Assignment>
Report every line of the records below that includes the string "Effect".
◇ ◇ ◇ ◇
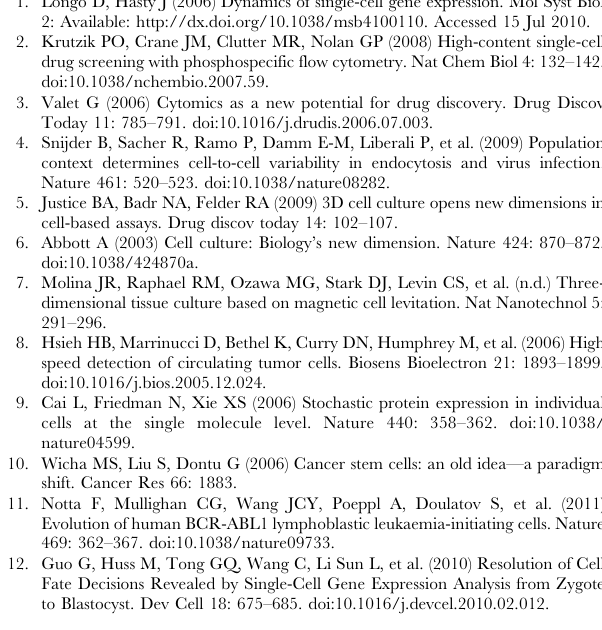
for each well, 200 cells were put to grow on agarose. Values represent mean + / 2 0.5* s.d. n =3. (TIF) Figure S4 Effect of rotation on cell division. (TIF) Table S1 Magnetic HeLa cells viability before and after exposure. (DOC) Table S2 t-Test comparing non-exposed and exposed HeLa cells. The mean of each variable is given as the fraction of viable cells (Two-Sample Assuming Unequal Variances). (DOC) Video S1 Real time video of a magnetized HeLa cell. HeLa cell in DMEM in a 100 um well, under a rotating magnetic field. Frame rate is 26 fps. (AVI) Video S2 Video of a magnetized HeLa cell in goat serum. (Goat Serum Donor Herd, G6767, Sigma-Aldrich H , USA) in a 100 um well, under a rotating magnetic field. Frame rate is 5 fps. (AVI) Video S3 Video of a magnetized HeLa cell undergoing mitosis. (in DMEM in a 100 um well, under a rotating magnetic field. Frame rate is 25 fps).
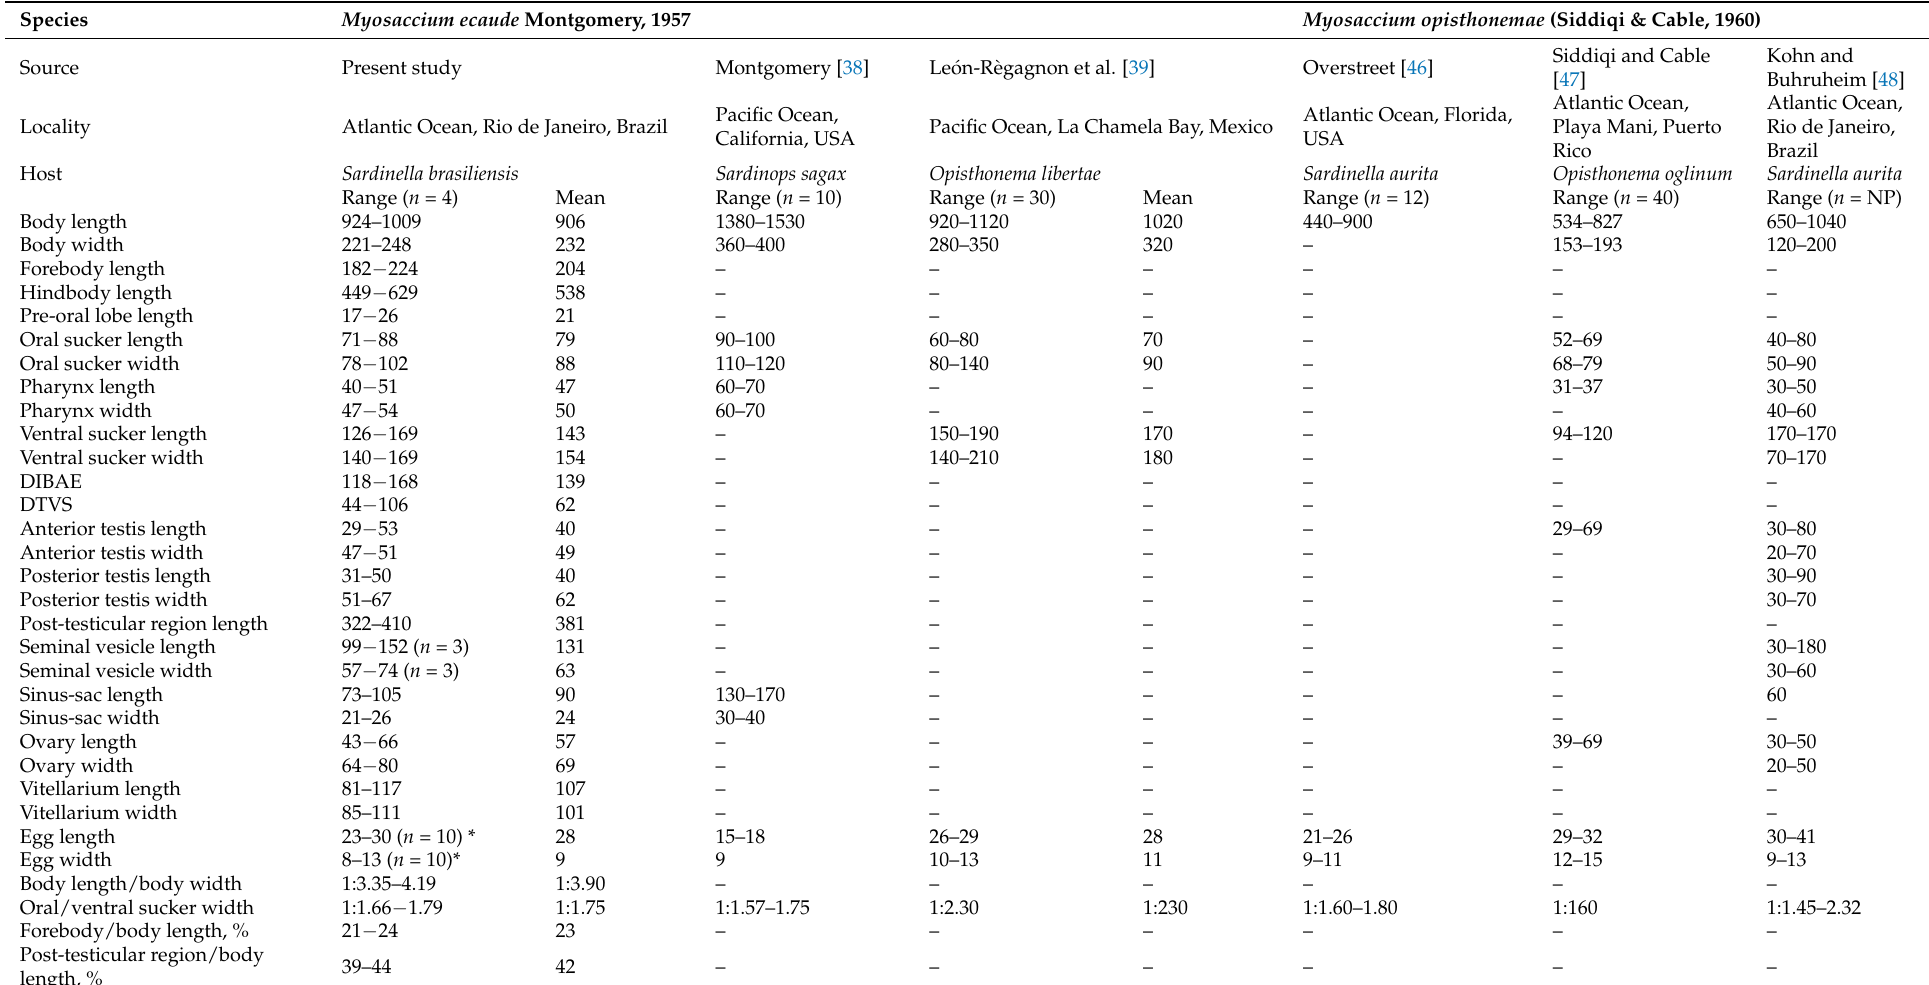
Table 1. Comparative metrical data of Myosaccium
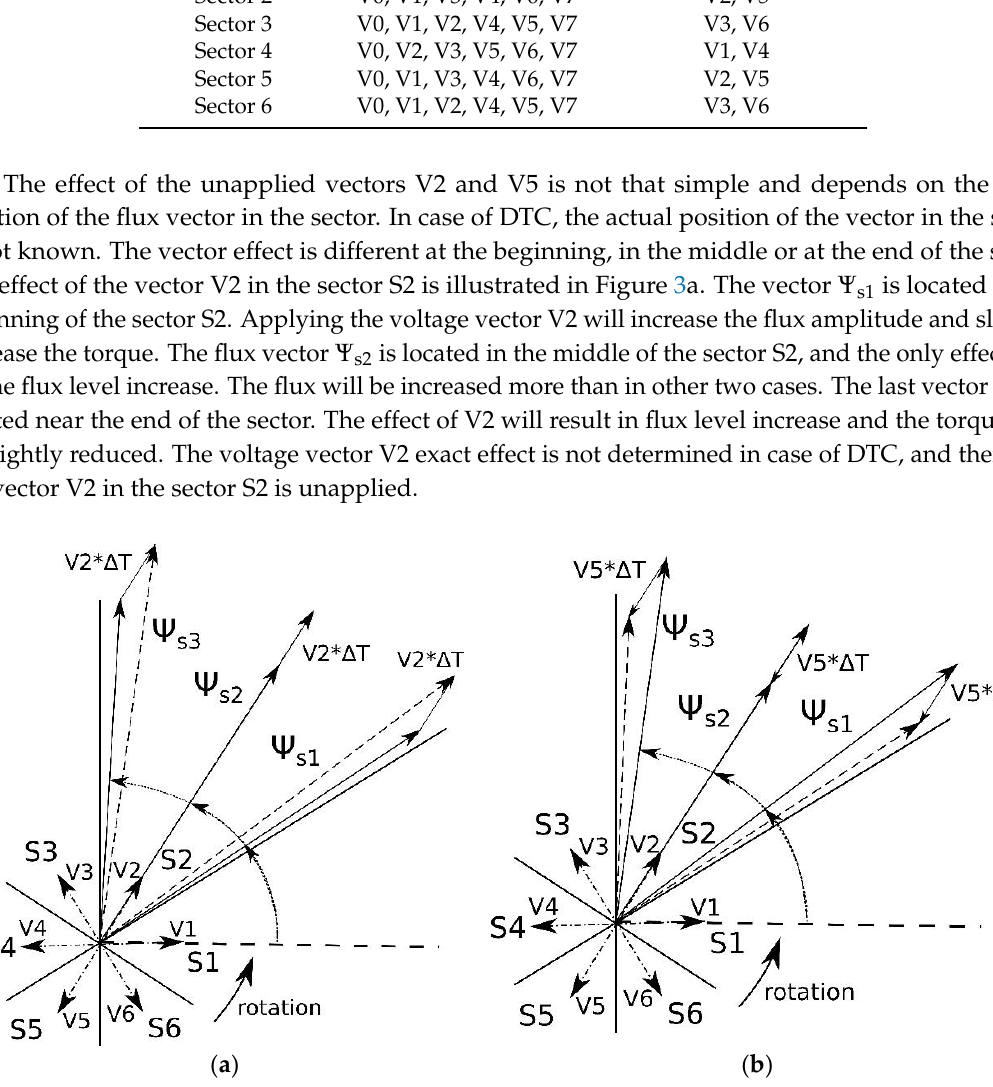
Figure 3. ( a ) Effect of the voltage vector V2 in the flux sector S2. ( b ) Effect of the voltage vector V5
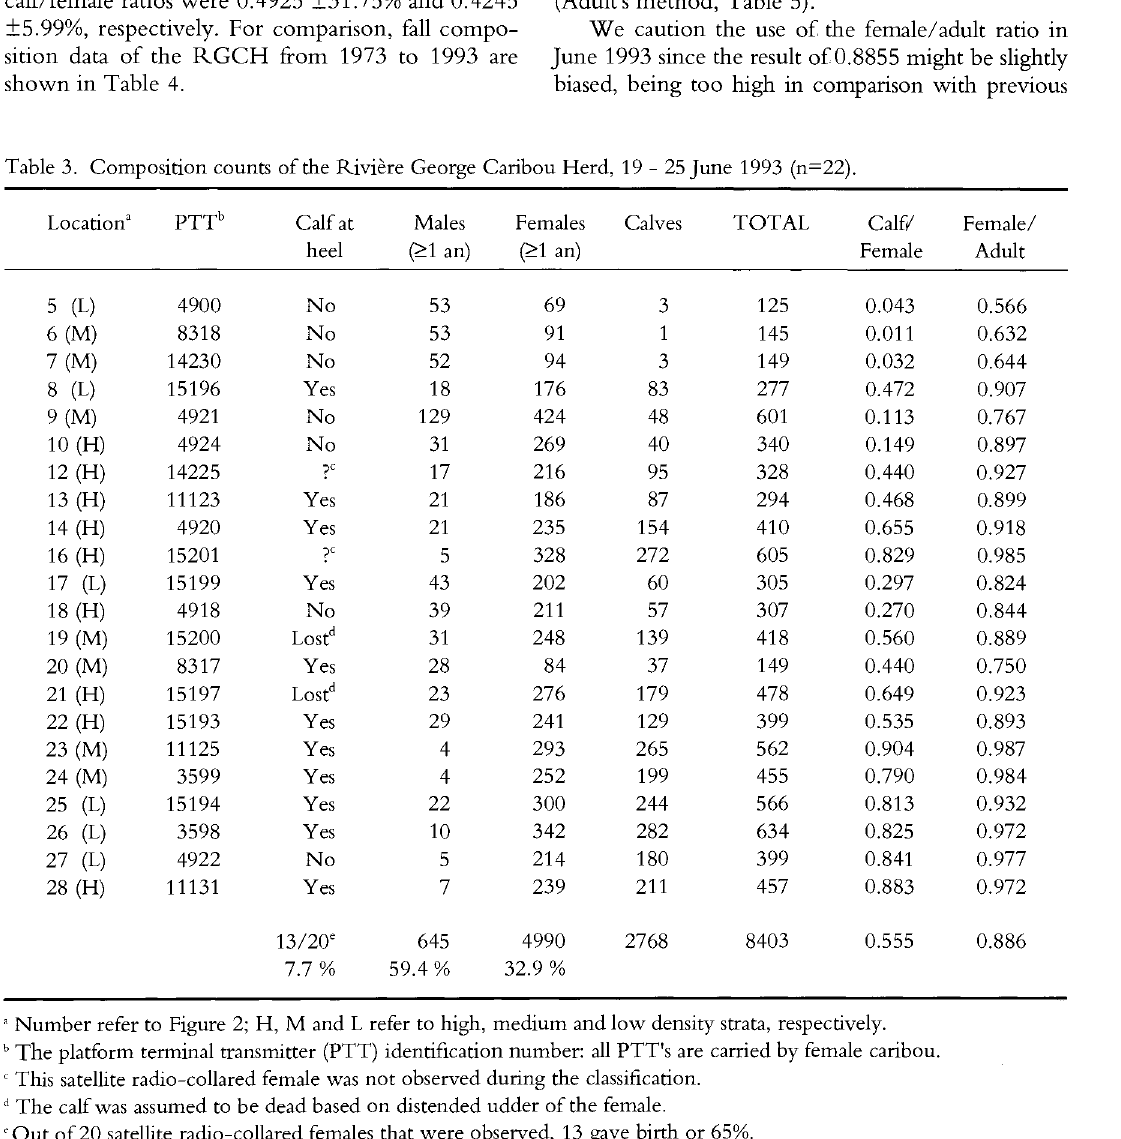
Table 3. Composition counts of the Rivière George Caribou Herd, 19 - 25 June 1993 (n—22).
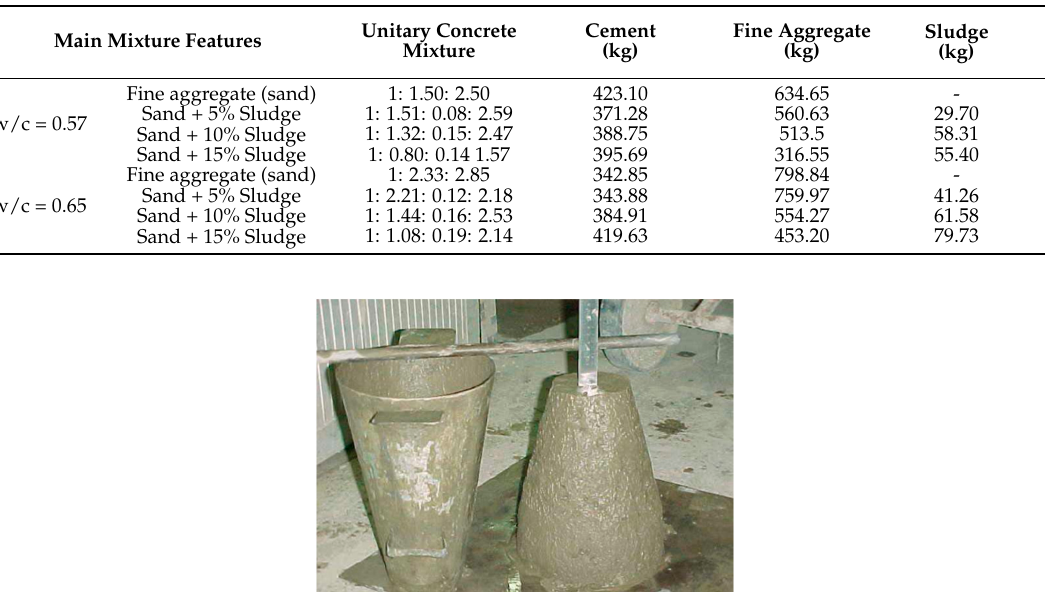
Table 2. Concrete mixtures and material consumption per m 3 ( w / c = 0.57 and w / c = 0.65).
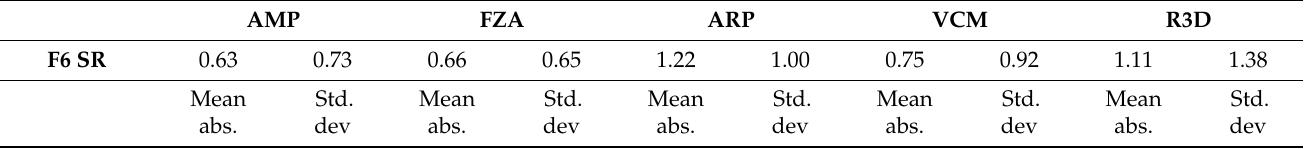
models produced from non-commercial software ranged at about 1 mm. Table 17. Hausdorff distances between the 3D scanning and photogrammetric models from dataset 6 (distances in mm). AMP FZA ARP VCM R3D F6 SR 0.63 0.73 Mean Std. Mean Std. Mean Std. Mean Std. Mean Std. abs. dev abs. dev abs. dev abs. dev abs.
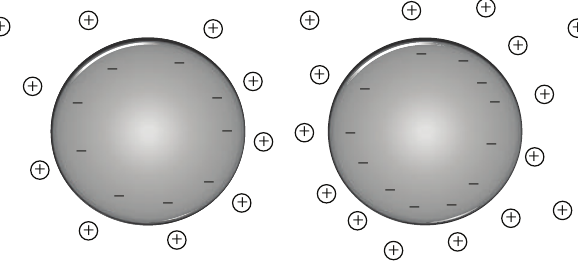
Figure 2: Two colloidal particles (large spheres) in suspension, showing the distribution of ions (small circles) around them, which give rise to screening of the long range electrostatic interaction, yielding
◇ ◇ ◇ ◇
Answer to the exercise>
for each well, 200 cells were put to grow on agarose. Values represent mean + / 2 0.5* s.d. n =3. (TIF) Figure S4 Effect of rotation on cell division. (TIF) Table S1 Magnetic HeLa cells viability before and after exposure. (DOC) Table S2 t-Test comparing non-exposed and exposed HeLa cells. The mean of each variable is given as the fraction of viable cells (Two-Sample Assuming Unequal Variances). (DOC) Video S1 Real time video of a magnetized HeLa cell. HeLa cell in DMEM in a 100 um well, under a rotating magnetic field. Frame rate is 26 fps. (AVI) Video S2 Video of a magnetized HeLa cell in goat serum. (Goat Serum Donor Herd, G6767, Sigma-Aldrich H , USA) in a 100 um well, under a rotating magnetic field. Frame rate is 5 fps. (AVI) Video S3 Video of a magnetized HeLa cell undergoing mitosis. (in DMEM in a 100 um well, under a rotating magnetic field. Frame rate is 25 fps).
Figure 3. ( a ) Effect of the voltage vector V2 in the flux sector S2. ( b ) Effect of the voltage vector V5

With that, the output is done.